**BAGIAN LATIHAN**
A. Dalam catatan perjalanan ke Batukaras, apa nama restoran tempat mereka makan malam?
B. Ubah paragraf dalam catatan perjalanan ke Batukaras yang diawali "Kami kembali ke Reiversider sehabis makan" menjadi daftar poin singkat tanpa menghilangkan fakta utamanya.
C. Teruskan catatan perjalanan ke Batukaras mulai setelah kalimat terakhirnya.

Tak terasa hari sudah mulai malam. Kami kemudian pergi keluar untuk mencari makan malam. Pilihan kami kali ini adalah restauran milik pasangan suami-istri yang baru saya kenal tadi pagi. Nama restorannya adalah Bay View. Sebuah restoran sederhana bertaman yang enak dipandang mata dengan meja makan dan tempat duduk dari kayu yang tertata rapi. Disana disediakan berbagai makanan laut (seafood). Malam itu kami memesan kerang saus tiram, cumi goreng tepung dan udang (Saya lupa dimasak apa hehehe) serta sayur kangkung tumis. Masakannya enak, seafoodnya masih segar, pelayanannya sangat ramah dan tempatnya nyaman dan bersih. Suasana yang nyaman disini membuat kami sedih karena kami harus pulang esok hari.

Si empunya restoran, sang suami, datang dan menghampiri kami saat kami selesai makan. Kami pun berbincang-bincang. Dia bercerita tentang bencana tsunami pada antanggal 17 Juli 2006. Semua bangunan yang sangat dekat dengan pantai hancur dilalap air laut. Untung tidak begitu banyak korban jiwa, tak seperti yang terjadi di Pangandaran, katanya. Sekarang di Batukaras sudah dibuat sistem evakuasi tsunami dimana terdapat marka-marka petunjuk arah evakuasi di banyak tempat menuju daerah bukit apabila tsunami datang.

Kami kembali ke Reiversider sehabis makan. Malam itu karena suasana tenang sangat mendukung kami jadi bicara dari hati ke hati tentang permasalahan-permasalahan kami sebagai sahabat. Lalu kami bertiga tidur di ruang bawah dengan menutup semua krey di tiap sisi ruangan. Lucunya tidak ada yang berminat untuk tidur di lantai atas karena suasana di lantai bawah yang lebih menyenangkan.

HARI KEDUA
Pagi menjelang. Kami pun terbangun. Seperti sedang bermimpi saya setengah sadar menatap ke arah sungai lalu tersadar bahwa saya bukan sedang di kamar saya di Jakarta. Saya tersenyum dan mensyukuri hari ini, terbangun di hamparan sungai hijau.

Kami memukul kentongan di kabin lalu datanglah seorang pelayan penginapan. Kami memesan sarapan nasi goreng, mie instan rebus dan roti srikaya. Rasa makanannya biasa saja tapi lumayan untuk bekal energi pagi itu. Rencana kami hendak kembali mengunjungi pantai dan mampir ke rumah kawan lagi lalu pulang ke Jakarta.

**DATA TERSEDIA**
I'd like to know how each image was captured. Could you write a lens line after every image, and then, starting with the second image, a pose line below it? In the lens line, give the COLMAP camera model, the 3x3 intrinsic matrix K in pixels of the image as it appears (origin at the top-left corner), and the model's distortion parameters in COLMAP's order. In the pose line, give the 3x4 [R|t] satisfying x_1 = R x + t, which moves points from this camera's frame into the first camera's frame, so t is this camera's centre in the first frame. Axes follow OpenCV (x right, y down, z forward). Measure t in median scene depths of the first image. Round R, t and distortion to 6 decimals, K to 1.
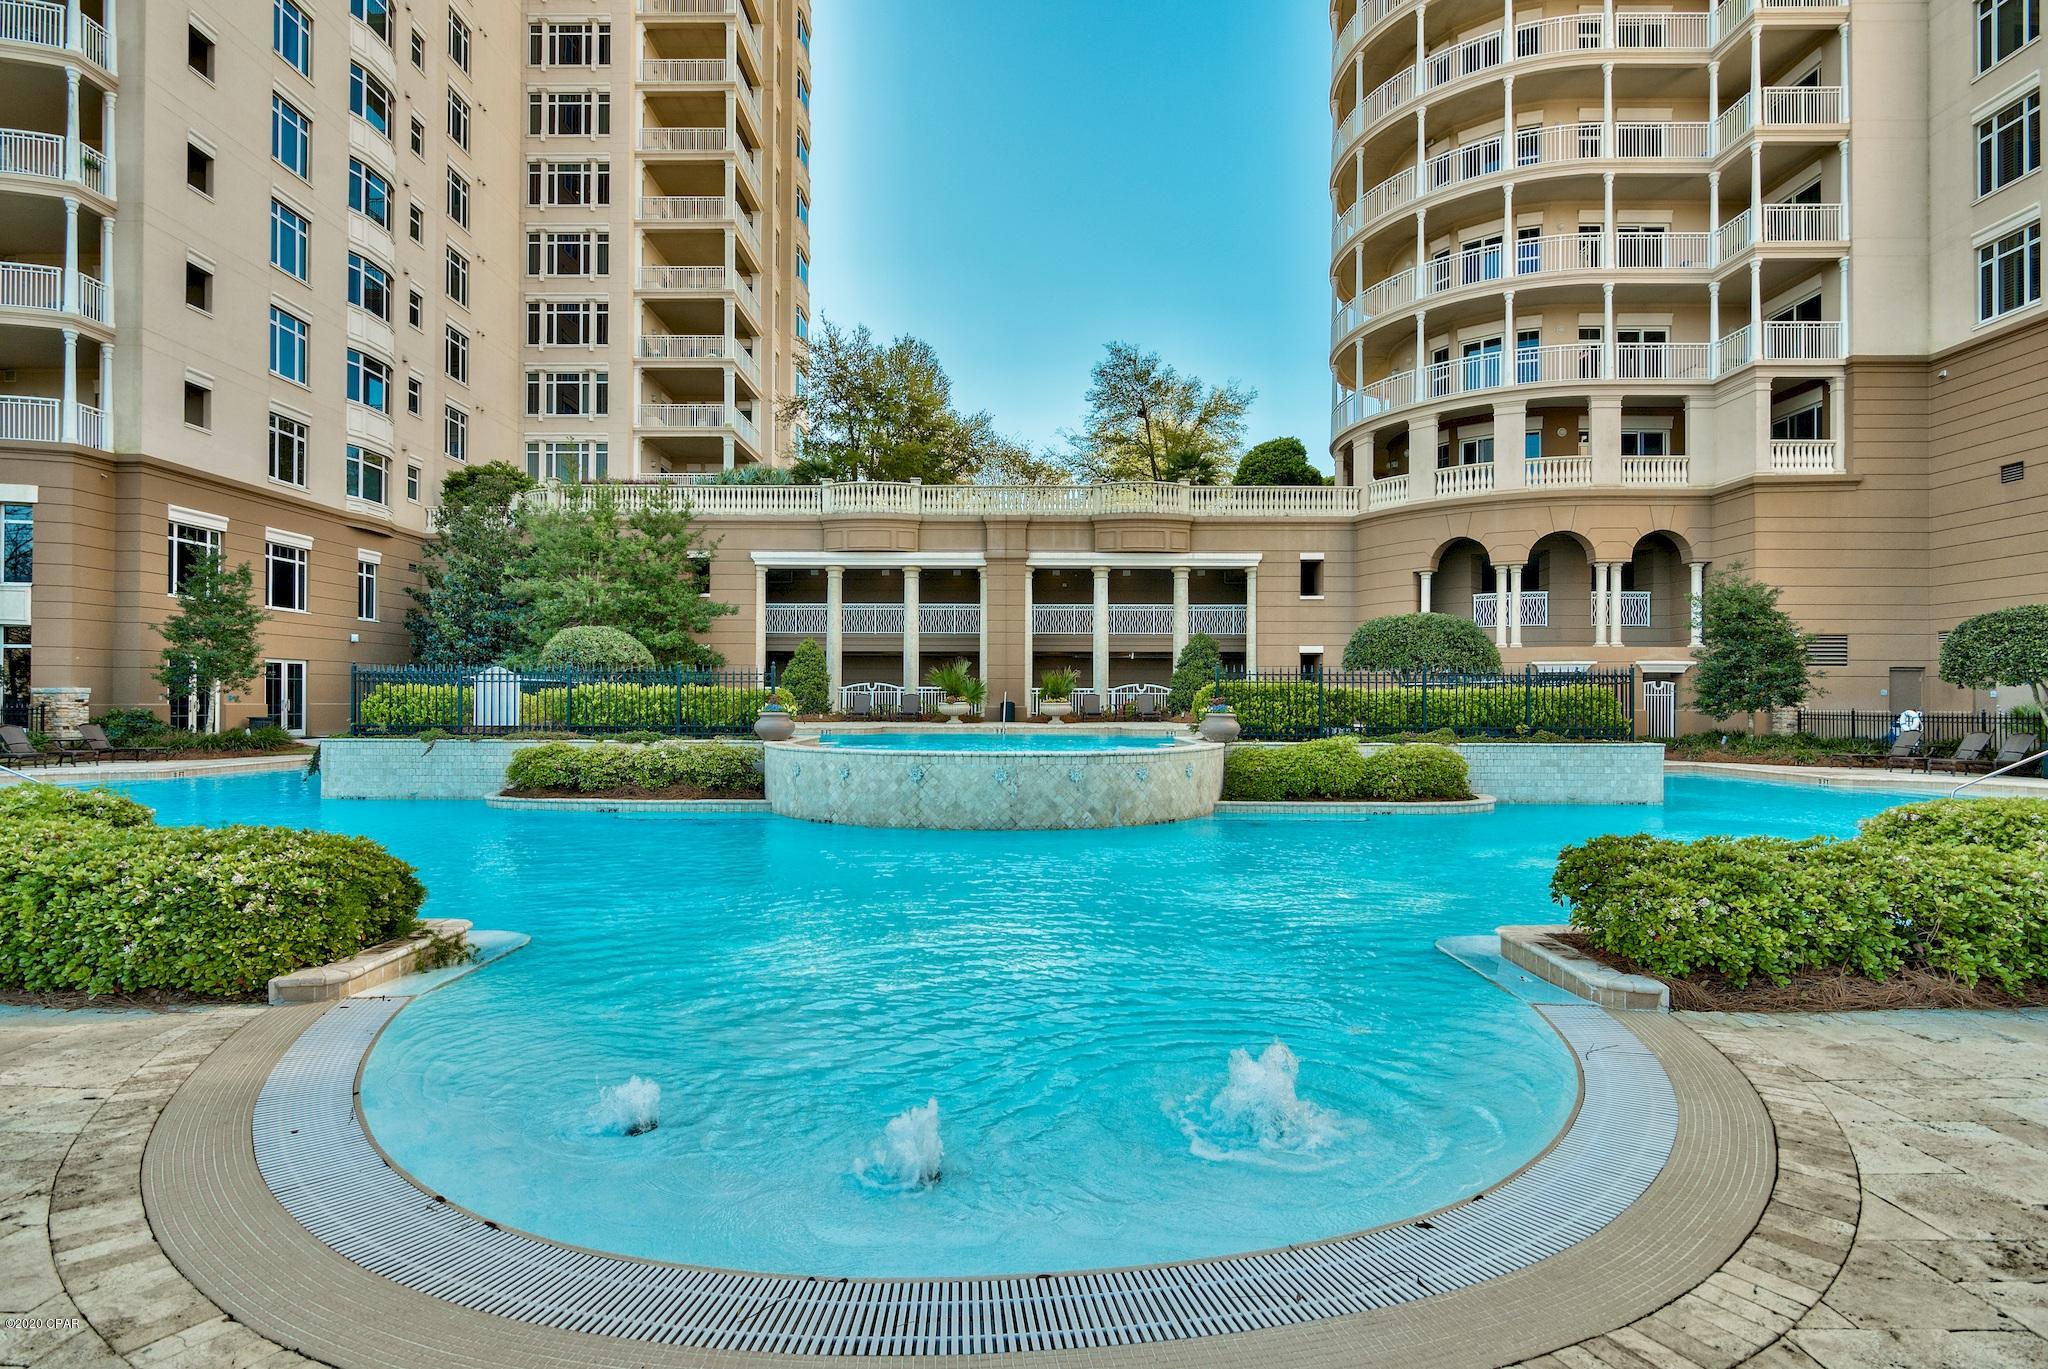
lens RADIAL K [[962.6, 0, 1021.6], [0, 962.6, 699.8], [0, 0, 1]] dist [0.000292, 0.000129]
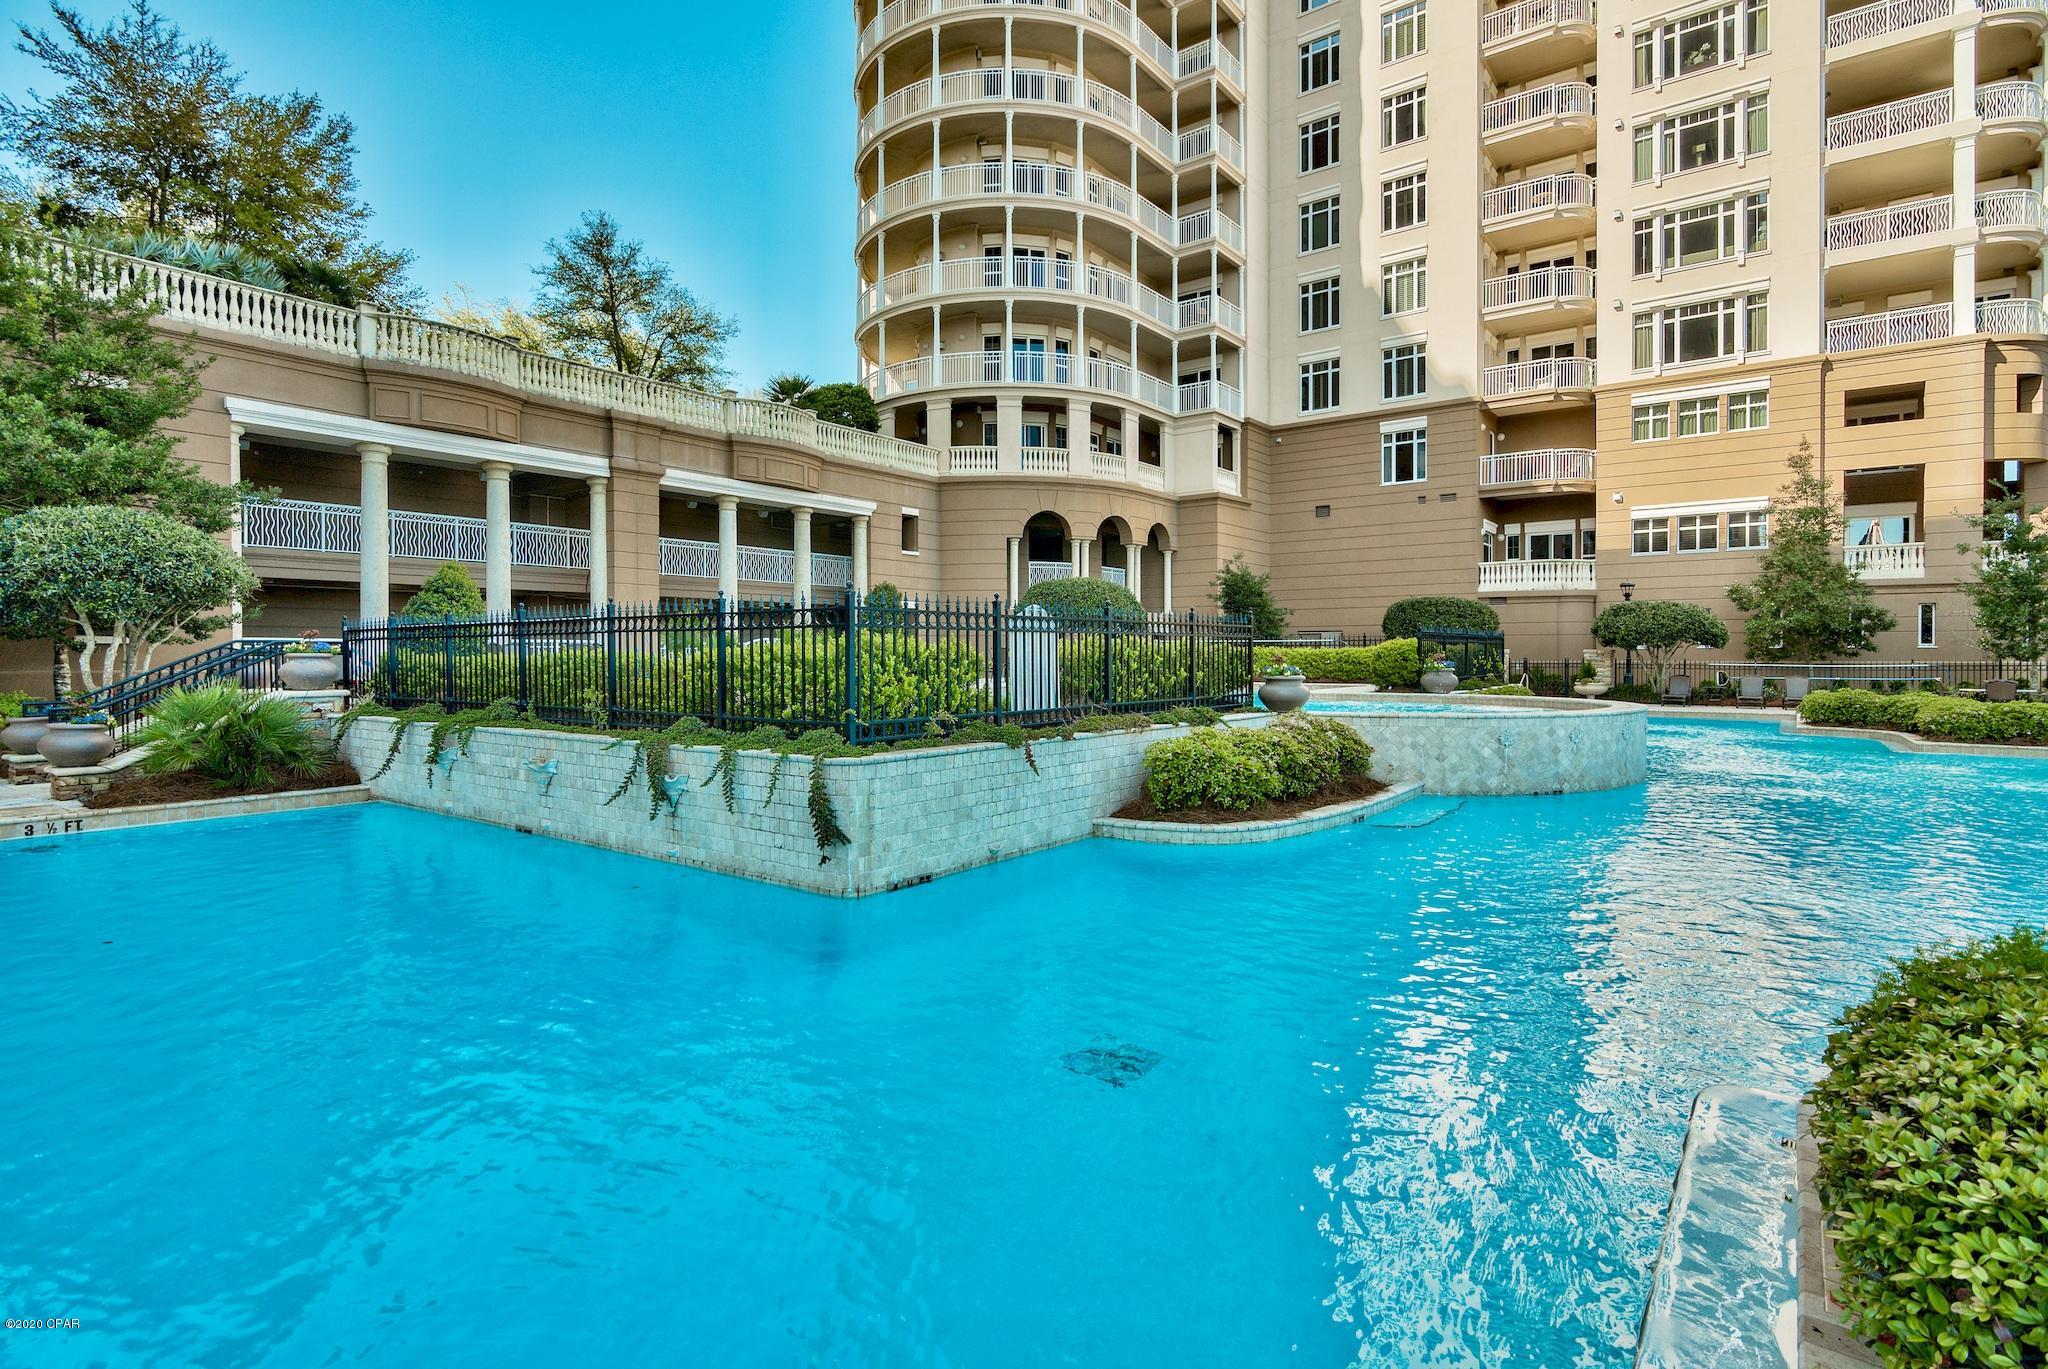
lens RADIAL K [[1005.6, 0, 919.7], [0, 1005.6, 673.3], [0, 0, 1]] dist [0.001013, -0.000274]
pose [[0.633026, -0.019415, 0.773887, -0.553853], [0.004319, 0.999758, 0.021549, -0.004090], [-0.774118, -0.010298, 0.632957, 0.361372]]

...

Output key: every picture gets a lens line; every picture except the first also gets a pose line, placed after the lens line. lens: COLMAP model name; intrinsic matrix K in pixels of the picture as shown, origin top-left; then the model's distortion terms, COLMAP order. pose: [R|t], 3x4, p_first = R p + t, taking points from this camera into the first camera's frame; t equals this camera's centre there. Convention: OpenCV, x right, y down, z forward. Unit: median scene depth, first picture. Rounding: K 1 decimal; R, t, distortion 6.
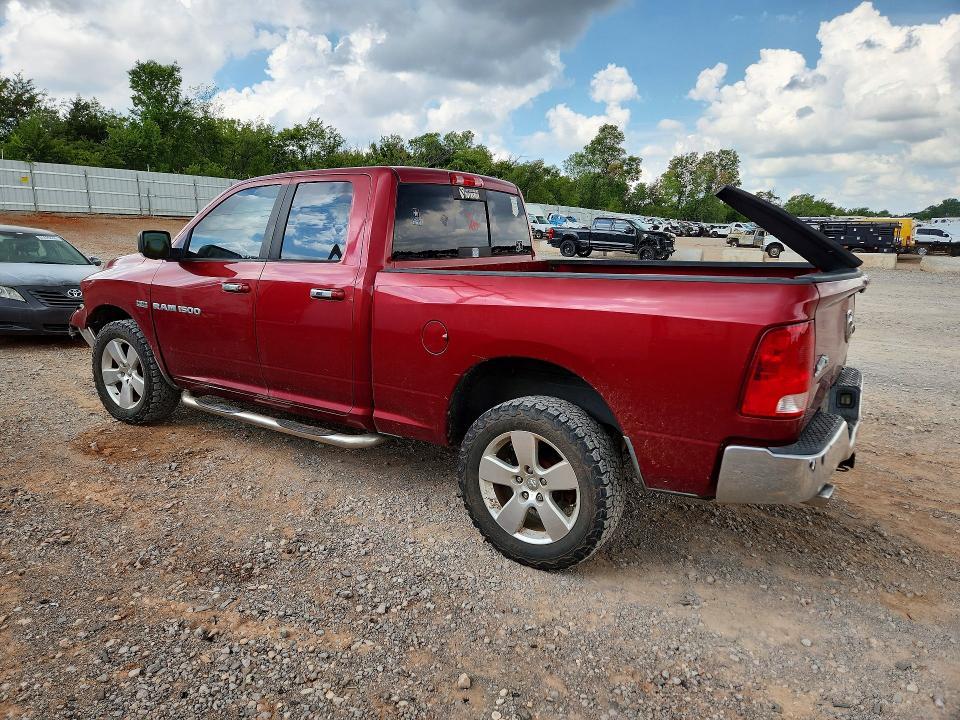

**JAWABAN TIAP TUGAS**
A. Bay View.

B.
- Kami kembali ke Reiversider setelah makan.
- Suasana malam yang tenang membuat kami berbicara dari hati ke hati tentang permasalahan kami sebagai sahabat.
- Kami bertiga tidur di ruang bawah dengan menutup semua krey di setiap sisi ruangan.
- Tidak ada yang mau tidur di lantai atas karena suasana lantai bawah lebih menyenangkan.

C.
Tanpa diduga seorang pria di atas perahu menghampiri kami dan menawarkan kepiting. Kami heran dan berpikir dia hendak menjual kepiting hidup kepada kami, jadi kami tolak saja tawarannya. Pria itu pun pergi dan tak lama kemudian kembali ke penginapan. Lalu dia kembali menghapiri kami dan bertanya lagi apakah kami suka makan kepiting dan ingin kepitingnya dimasak apa. Akhirnya kami tersadar ahwa pria itu adalah si pemilik Riversider. Hahaha... Dengan polos kami memilih masakan saus padang. "Ini benar apa tidak ya?", pikir kami. Benar saja, saat kami sudah mandi dan rapi, pria itu mengatakan kepitingnya sudah masak dan mengajak kami untuk makan bersama.

Baik sekali pemilik penginapan dan resort ini rupanya. Dengan ramah ia mempersilahkan kami untuk duduk dan makan bersamanya. Hidangan kepiting-kepiting besar yang sangat lezat itu merupakan berkat baru yang kami dapatkan pagi itu. Satu piring besar dimasak saus padang, dan satu piring besar dimasak saus tiram.



Lalu kami pun saling berkenalan. Namanya A. Ia merupakan pria yang sopan, profesional dan bersahaja. Selesai makan kami diajak pergi ke pantai Batupayung naik mobilnya bersama seorang staffnya karena kebetulan ia ada perlu di kawasan itu. Dengan kesenangan kami pun tidak menolak tawaran itu. A membuat kami merasa sangat terhormat sebagai tamunya.

Kami melaju menuju pantai Batupayung melalui jalanan yang kadang berbatu-batu, berlubang atau jalanan tanah yang becek melewati desa-sesa, hutan dan sawah.






Mobil harus berhenti dan diparkir ketika menemui jalanan berlumpur, menanjak dan sempit. Tak jauh dari situ kami berjalan kaki lalu menemukan tempat pertemuan antara sungai, yang airnya sangat bening, dengan laut berpantai menakjubkan. Pasirnya berwarna kehitaman dan bersih. Tak jauh dari pantai tampak pulau kecil batu karang dengan pohon yang rindang di atasnya. Tak kelihatan ada wisatawan yang pergi kesana. Pantai itu masih lumayan perawan dari para wisatawan. Mungkin karena jalanan kesana masih ada yang harus diperbaiki.








Disana saya dan para sahabat bermain air, berenang dan berfoto dengan kegirangan. Kami benar-benar sangat berterimakasih kepada A untuk kebaikan dan special treatment yang kami dapatkan.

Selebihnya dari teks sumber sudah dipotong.